Supplied text =>
# # #
Showing posts with label Constatine. Show all posts
Showing posts with label Constatine. Show all posts

Sunday, March 9, 2008

Full-frontal: Lame ballads, pink-haired gossip queens, and peanut butter by the spoonful

Wikipedia, or more appropriate, the self-assured well-intentioned contributor who posted it, defines "guilty pleasure" as "something one considers pleasurable despite it being mainly received negatively or looked down on by a majority of society". You know something you do, or like, that you probably wouldn't confess except to your closest friends -those guys who already know you are a cool-less freak so no further harm is done to your character. Said contributor goes on to offer the example of a guy liking "Sex in the City". I'm going to infer that he meant "a straight" guy.

Our guilty pleasures make us giddy. They titillate the little school girls in us. They tickle the pooh bear buried in our bellies. They are what we watch and listen to when the doors are double-locked and no one has access to our hidden-in-plain-sight On-the-Go 4 iPod playlist.

Instinctively we should keep the gps on the qt. But, you see, I have a condition which requires me to share. It's a combination of attention-seeking and cries for acceptance. Work with me, here.

So in the spirit of full exposure, here are a few of mine. I'm curious if any of ya'll will pony up and admit your share them or add some of your own. Just, you know, porn doesn't count. Really.- These things should have little to no sense of cool (like you can't say "Princess Bride" or "Diff'nt Strokes" - they have that 80's retro cool thing going on). Guilty pleasures are things that probably don't add any prominence. No nice patina to your aging. They just highlight your geekiness. Your freak flag flying high.

My Top 5 Guilty Pleasures:
1) Train's "Drops of Jupiter" - Oh, c'mon and lie to me and tell me you don't crank that shit up when it comes on the radio and you're alone in the car. Try to convince me of that. When Pat hits his vocal-stride ( 3:00 on the vid below), how can you NOT pound the steering wheel and cry out with him, "Tell me, did the wind sweep you off your feet?!" This IS always on my 'Most Recently Played" and "Top 25 Played". No hiding there.

2) PerezHilton.com - I soooo want to be better than the commoner I am. But damn it, Janet, I can't resist the gossip. I can't!!! And though he can be cruel, he can also be, well, sweet. I actually think he cares for Britney. He is right-on most of the time, too. Like Simon on "American Idol". Just instead of articulated musical critique, Perez likes to draw dribbles and penises. Who doesn't?
# # #
[Data items]
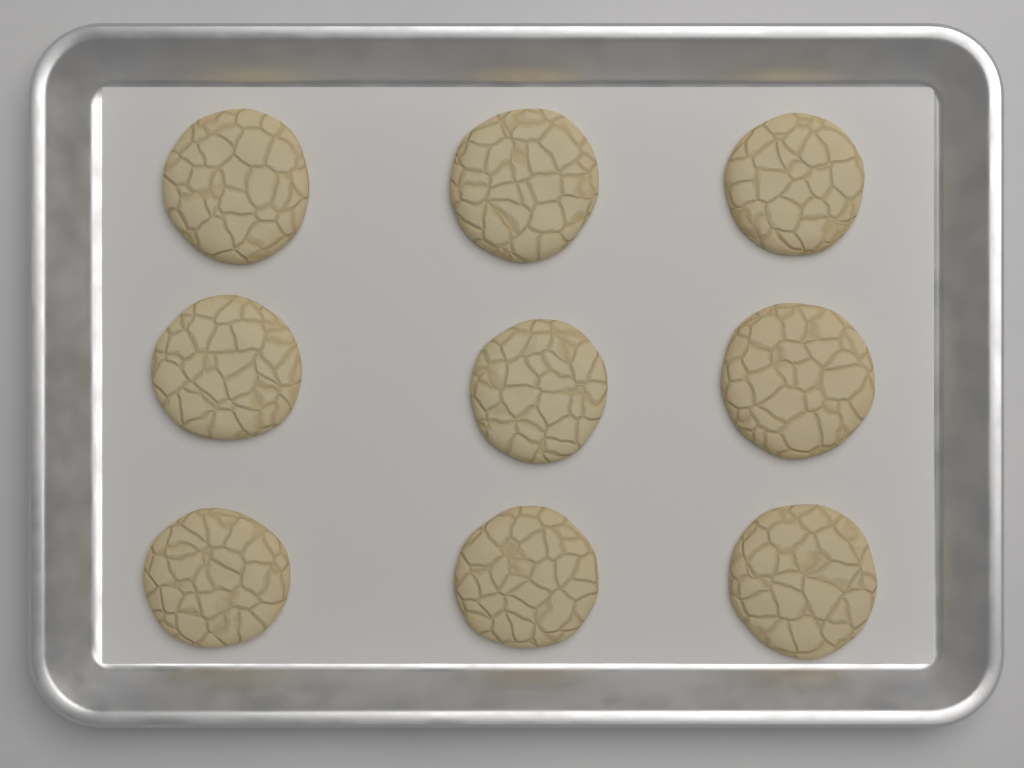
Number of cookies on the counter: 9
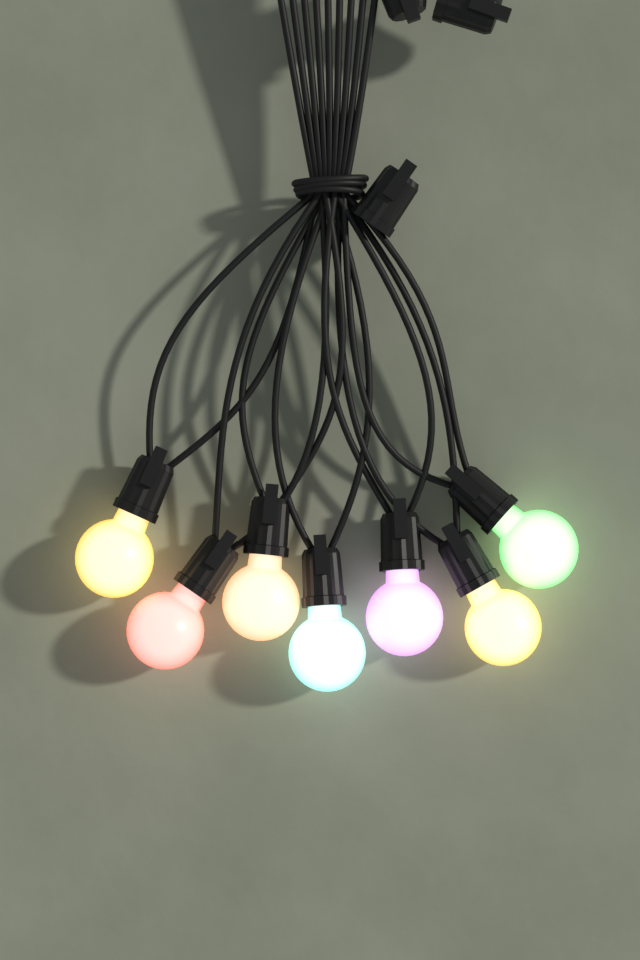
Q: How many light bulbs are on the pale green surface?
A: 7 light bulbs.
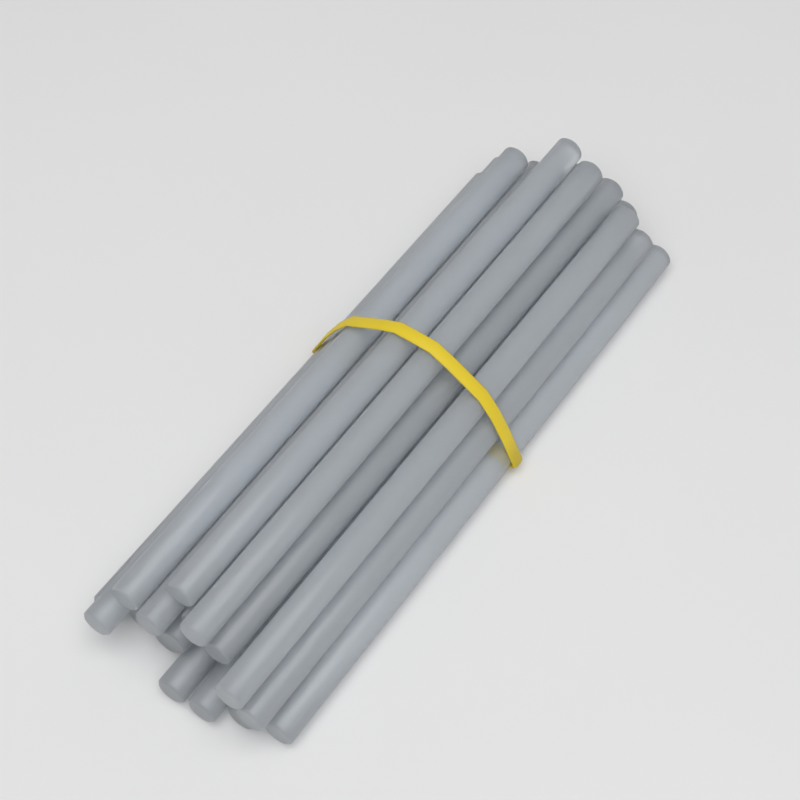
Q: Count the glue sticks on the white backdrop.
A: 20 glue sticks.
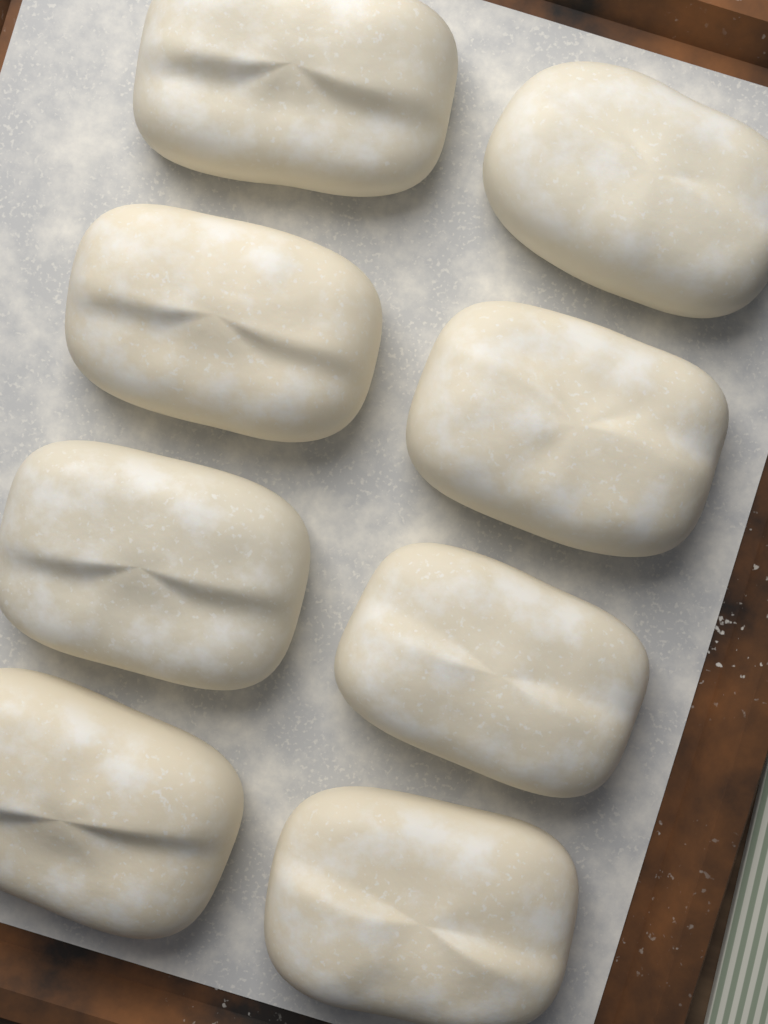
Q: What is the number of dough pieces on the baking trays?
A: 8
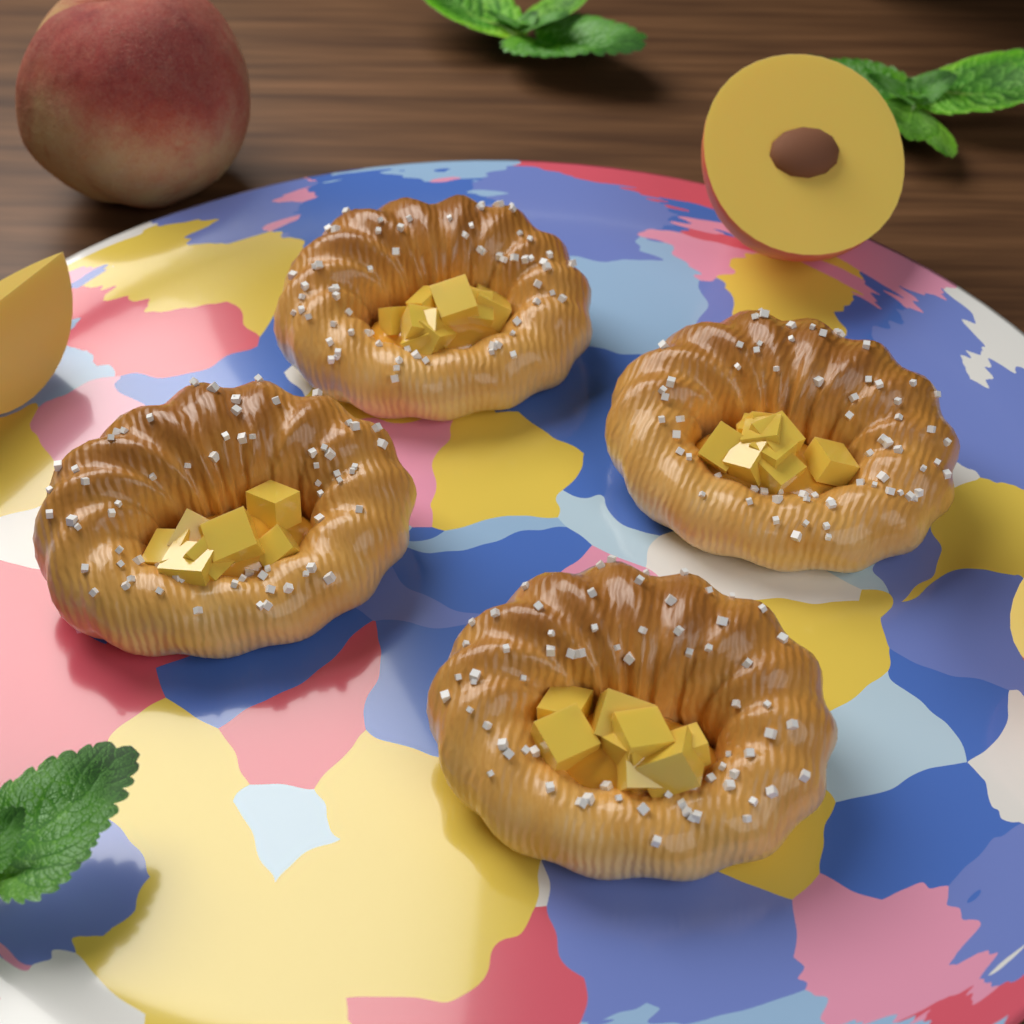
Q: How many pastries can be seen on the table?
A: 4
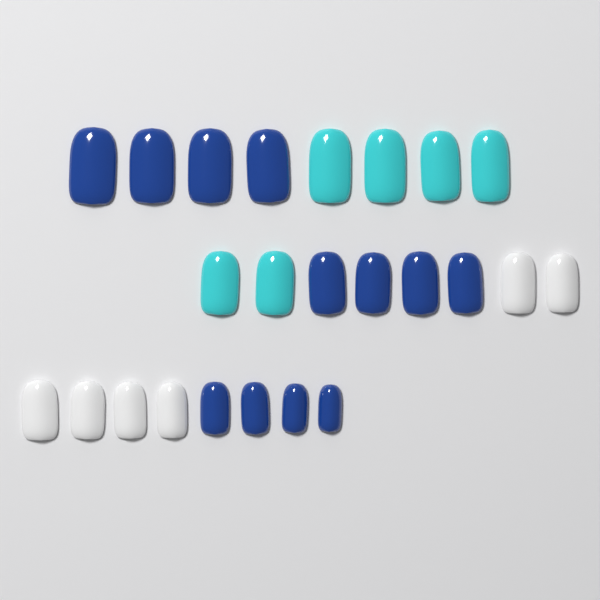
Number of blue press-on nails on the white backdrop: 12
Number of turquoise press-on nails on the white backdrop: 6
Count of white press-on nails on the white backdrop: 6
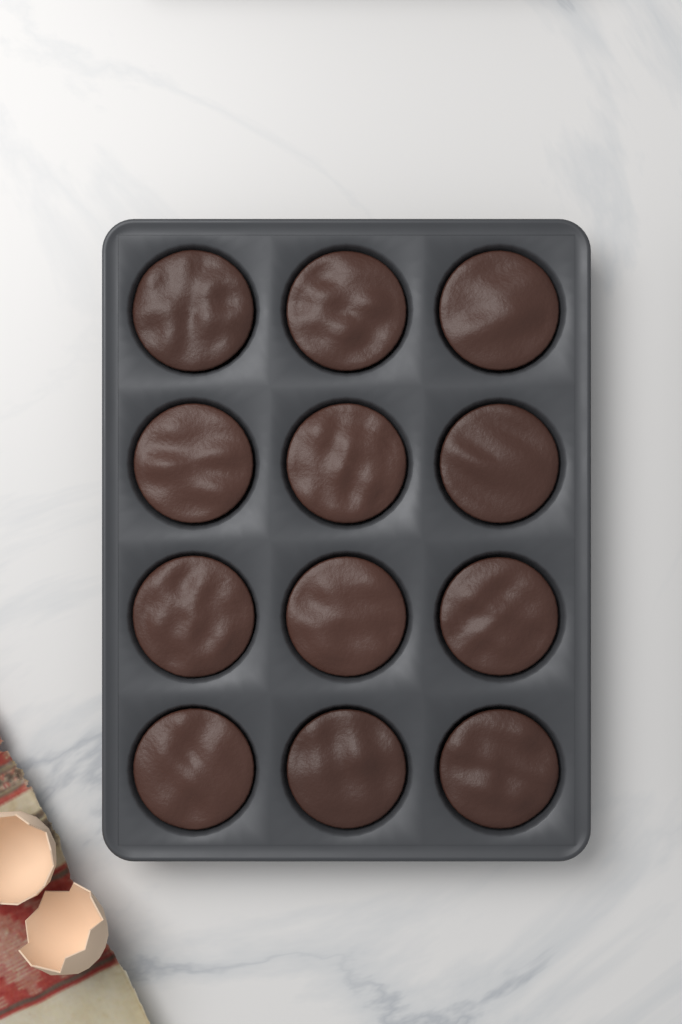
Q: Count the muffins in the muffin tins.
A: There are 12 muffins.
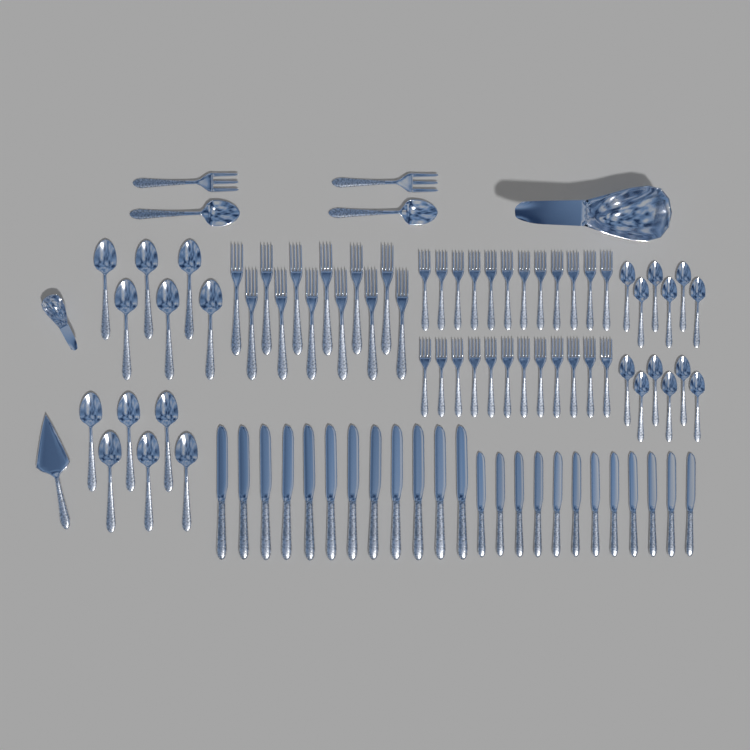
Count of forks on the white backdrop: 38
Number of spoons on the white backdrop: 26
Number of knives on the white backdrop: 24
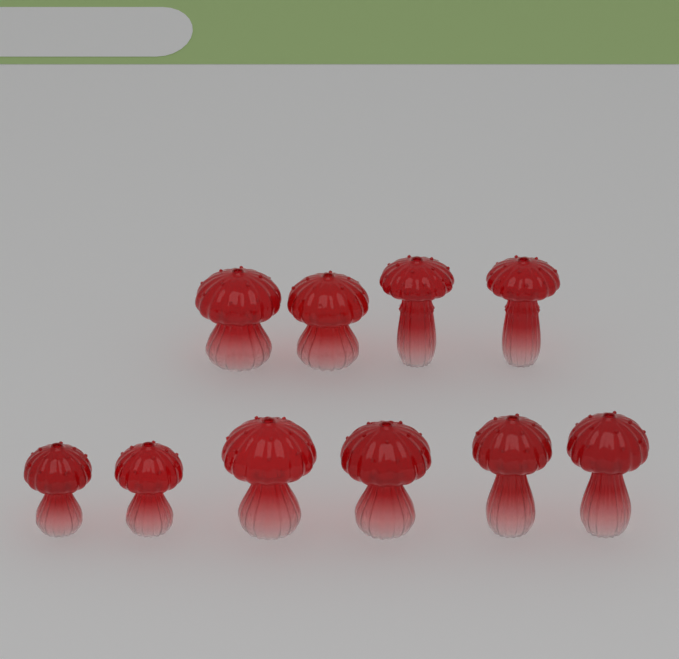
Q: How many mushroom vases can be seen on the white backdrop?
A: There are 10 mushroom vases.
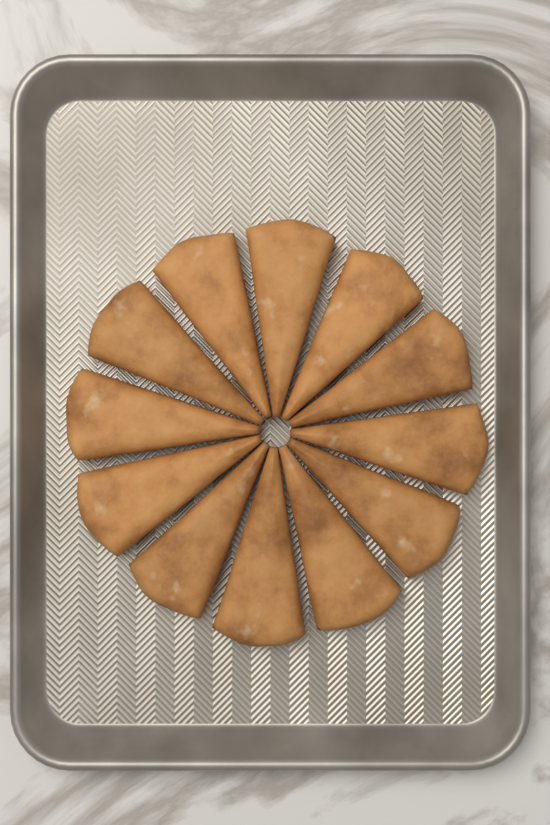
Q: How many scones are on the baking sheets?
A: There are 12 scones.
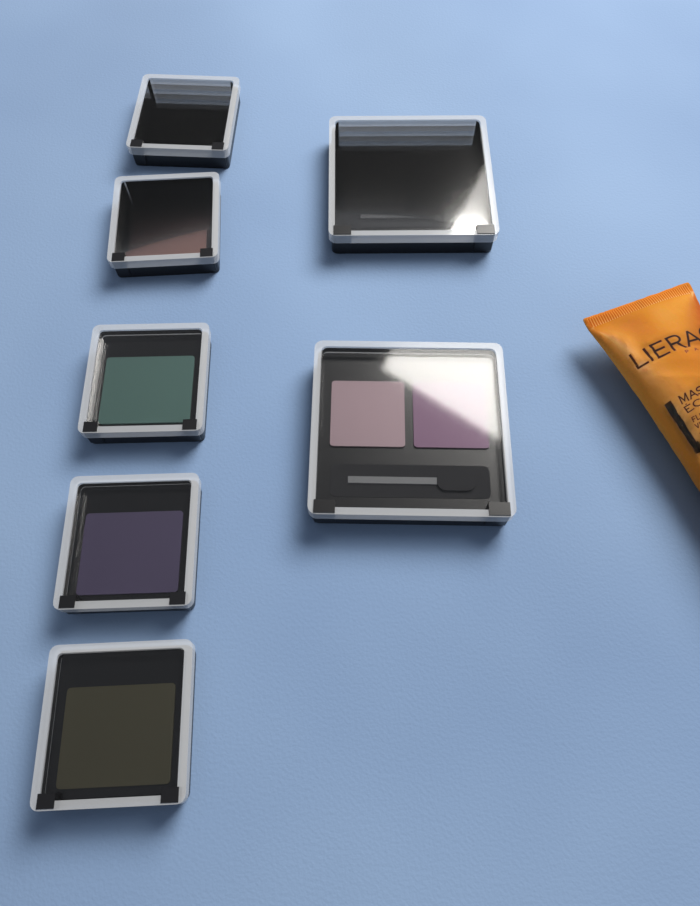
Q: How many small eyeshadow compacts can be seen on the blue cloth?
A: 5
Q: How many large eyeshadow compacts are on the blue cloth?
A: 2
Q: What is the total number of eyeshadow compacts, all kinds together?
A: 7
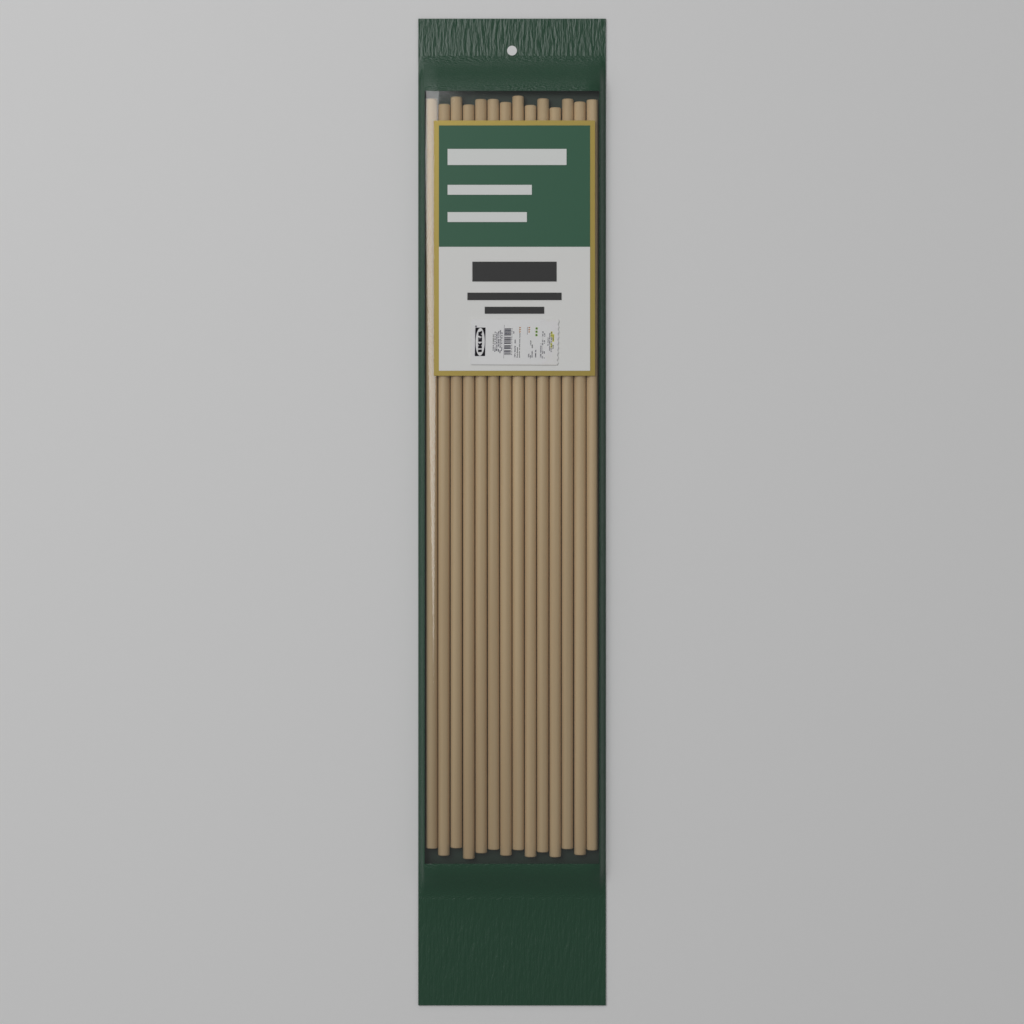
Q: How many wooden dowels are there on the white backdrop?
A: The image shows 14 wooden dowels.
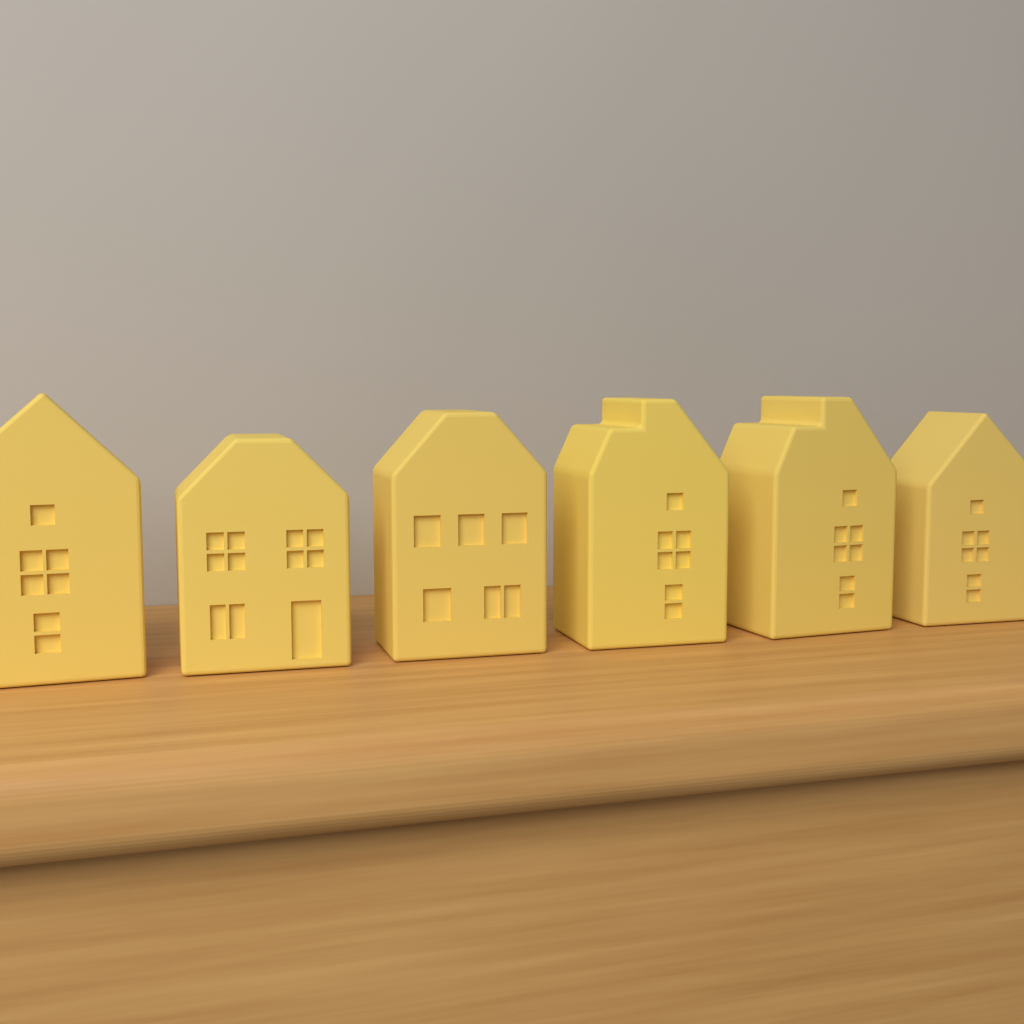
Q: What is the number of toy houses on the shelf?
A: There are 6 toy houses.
# # #
Task requirements =>
A - Please translate this sentence from the guilty pleasures post into Spanish: "Our guilty pleasures make us giddy."
B - Extend the guilty pleasures post from its end, keeping the same voice and list format.
The counting material isn't needed for any of this.

Task responses =>
A - Nuestros placeres culpables nos ponen eufóricos.

B -
3) "Constantine" the movie- I put this here because, well, after living with a fan-boy comic-freak for 11yrs, you learn a thing or two. Though we broke up, I took away a deep understanding of these guys. And they are harsh f'n critics. Oh they love hard. And they will take you down with their replica-sabers if you mess with them. I still can't get the voices out of my head about how "they" [Hollywood] are sooo going to mess-up "The Watchmen". So trust me on this, those that matter, are rather 'eh' about this movie. Me? I can't get enough of it. I don't know what it is. I can't turn away when it's on HBO. It's like I'm Iggy Pop and it's a big o'dish of multi-colored good-time capsules. And it isn't Keanu. I promise. There is something in this movie that makes me watch. Every. Time.

4) Dance-movies in general - i.e. "Step up and Bring It to the Server" or whatever - I'm waaay too old to want to see these movies. I stash them in my Netflix queue. I offer to take my fourteen-year-old niece and cousin to see them. I check IMDB to make sure Channing Tatum is over 18 (he is - 28 to be exact, I mean, if you needed to know). I have issues. I know. And again, I'm not going to believe your lie that you haven't dropped it to the floor after hearing "Low". I'm calling you out, punk. Show 'em what you got. Go hard!

5) Peanut butter from the jar - See? I'm giving ya'll the whole truth. This is a disgusting habit, but I swear I don't double-dip. Give me a spoonful of natural Skippy (no stirring!!!) and I'm a happy-happy-happy girl. :) Work that with some apple, and dang. It's the simple things ya'll :)

Enjoy these clips!!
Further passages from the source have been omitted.